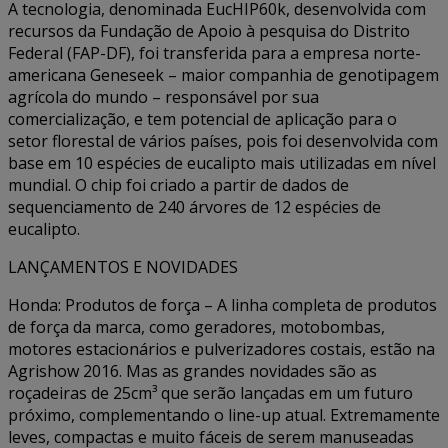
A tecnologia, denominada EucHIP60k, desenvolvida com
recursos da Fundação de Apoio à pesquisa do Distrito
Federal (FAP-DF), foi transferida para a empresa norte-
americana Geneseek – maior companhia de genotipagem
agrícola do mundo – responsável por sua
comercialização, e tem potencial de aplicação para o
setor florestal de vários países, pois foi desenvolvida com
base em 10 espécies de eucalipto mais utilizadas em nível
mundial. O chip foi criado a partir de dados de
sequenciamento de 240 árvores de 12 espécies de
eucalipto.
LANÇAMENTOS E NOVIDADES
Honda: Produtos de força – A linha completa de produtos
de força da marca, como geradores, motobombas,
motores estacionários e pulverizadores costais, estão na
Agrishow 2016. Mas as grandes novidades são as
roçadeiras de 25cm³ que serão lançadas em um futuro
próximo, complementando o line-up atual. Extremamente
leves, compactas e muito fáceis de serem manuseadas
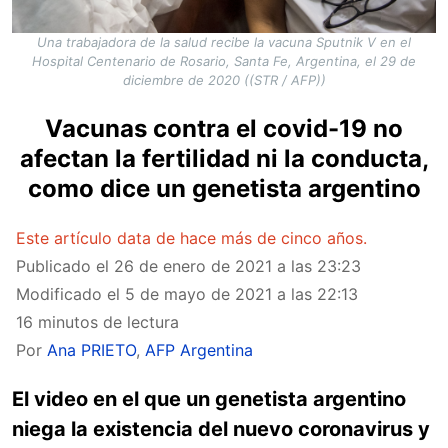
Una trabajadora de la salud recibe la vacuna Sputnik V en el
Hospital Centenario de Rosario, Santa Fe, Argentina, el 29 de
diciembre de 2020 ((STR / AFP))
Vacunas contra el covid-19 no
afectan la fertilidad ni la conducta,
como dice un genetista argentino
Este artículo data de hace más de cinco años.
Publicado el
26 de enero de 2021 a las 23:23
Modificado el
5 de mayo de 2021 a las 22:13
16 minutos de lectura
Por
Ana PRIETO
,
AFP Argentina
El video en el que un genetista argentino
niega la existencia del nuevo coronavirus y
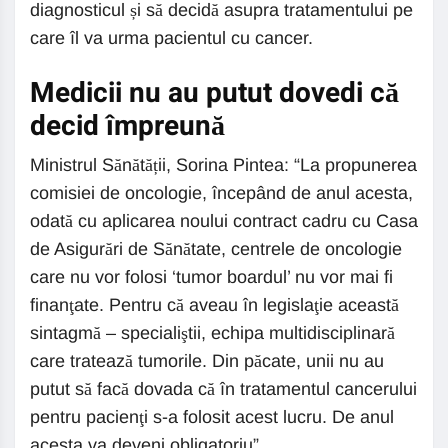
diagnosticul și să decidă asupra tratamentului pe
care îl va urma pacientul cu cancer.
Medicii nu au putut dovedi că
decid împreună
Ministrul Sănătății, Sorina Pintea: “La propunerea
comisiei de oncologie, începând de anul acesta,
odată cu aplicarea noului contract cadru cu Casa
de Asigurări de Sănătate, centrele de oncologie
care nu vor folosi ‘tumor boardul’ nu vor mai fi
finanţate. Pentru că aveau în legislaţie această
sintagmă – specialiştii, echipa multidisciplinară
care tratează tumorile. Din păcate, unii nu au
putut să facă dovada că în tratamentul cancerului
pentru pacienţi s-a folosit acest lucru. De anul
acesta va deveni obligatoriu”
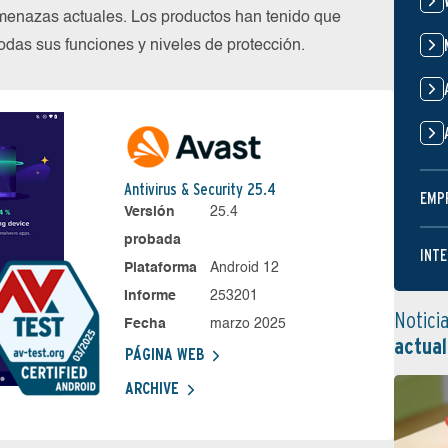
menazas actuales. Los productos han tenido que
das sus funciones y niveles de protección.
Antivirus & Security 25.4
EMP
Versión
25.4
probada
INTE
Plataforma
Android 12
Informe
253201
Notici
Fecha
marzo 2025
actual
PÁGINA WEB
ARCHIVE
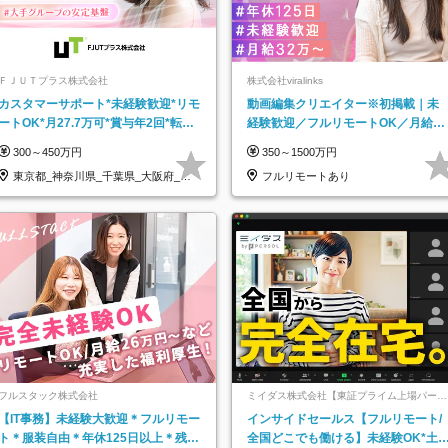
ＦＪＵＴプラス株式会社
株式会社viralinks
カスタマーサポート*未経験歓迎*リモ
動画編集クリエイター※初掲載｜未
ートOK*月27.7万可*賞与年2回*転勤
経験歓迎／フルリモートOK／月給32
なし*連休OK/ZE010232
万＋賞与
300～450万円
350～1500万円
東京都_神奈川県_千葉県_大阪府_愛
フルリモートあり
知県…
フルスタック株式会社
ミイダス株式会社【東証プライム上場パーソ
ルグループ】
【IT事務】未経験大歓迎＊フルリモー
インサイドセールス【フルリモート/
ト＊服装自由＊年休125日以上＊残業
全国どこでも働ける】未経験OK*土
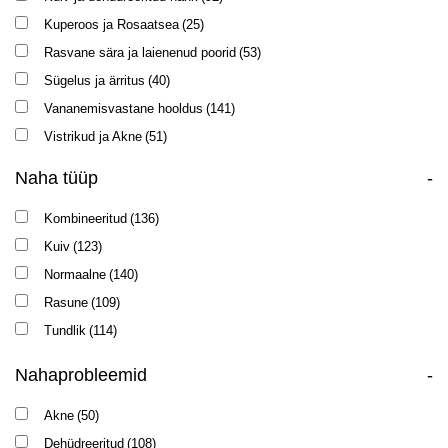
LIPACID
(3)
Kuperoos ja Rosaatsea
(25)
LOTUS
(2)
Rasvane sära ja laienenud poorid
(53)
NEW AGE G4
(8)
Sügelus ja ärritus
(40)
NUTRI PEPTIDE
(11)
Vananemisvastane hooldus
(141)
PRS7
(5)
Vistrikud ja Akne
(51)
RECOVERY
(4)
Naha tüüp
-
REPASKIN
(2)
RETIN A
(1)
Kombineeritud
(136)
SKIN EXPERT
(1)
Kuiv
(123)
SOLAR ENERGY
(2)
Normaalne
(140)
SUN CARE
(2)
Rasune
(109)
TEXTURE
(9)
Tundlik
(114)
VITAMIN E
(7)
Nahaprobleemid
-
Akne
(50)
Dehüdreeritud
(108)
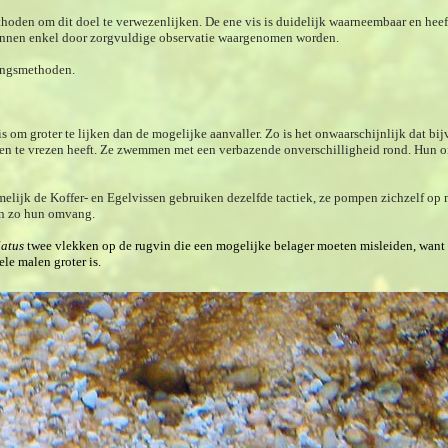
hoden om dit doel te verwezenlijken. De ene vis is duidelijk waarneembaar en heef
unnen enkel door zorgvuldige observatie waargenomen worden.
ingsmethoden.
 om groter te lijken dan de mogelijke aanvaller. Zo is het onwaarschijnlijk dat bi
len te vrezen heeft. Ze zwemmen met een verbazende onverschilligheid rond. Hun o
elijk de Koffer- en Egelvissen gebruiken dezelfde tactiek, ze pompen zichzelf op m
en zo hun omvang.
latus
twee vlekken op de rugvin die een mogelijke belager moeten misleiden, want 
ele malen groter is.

- - - -

Give back the lines word for word, from the very first in the material above to the one that has "El video en el que un genetista argentino", both included, without the pictures.

» Response:
A tecnologia, denominada EucHIP60k, desenvolvida com
recursos da Fundação de Apoio à pesquisa do Distrito
Federal (FAP-DF), foi transferida para a empresa norte-
americana Geneseek – maior companhia de genotipagem
agrícola do mundo – responsável por sua
comercialização, e tem potencial de aplicação para o
setor florestal de vários países, pois foi desenvolvida com
base em 10 espécies de eucalipto mais utilizadas em nível
mundial. O chip foi criado a partir de dados de
sequenciamento de 240 árvores de 12 espécies de
eucalipto.
LANÇAMENTOS E NOVIDADES
Honda: Produtos de força – A linha completa de produtos
de força da marca, como geradores, motobombas,
motores estacionários e pulverizadores costais, estão na
Agrishow 2016. Mas as grandes novidades são as
roçadeiras de 25cm³ que serão lançadas em um futuro
próximo, complementando o line-up atual. Extremamente
leves, compactas e muito fáceis de serem manuseadas
Una trabajadora de la salud recibe la vacuna Sputnik V en el
Hospital Centenario de Rosario, Santa Fe, Argentina, el 29 de
diciembre de 2020 ((STR / AFP))
Vacunas contra el covid-19 no
afectan la fertilidad ni la conducta,
como dice un genetista argentino
Este artículo data de hace más de cinco años.
Publicado el
26 de enero de 2021 a las 23:23
Modificado el
5 de mayo de 2021 a las 22:13
16 minutos de lectura
Por
Ana PRIETO
,
AFP Argentina
El video en el que un genetista argentino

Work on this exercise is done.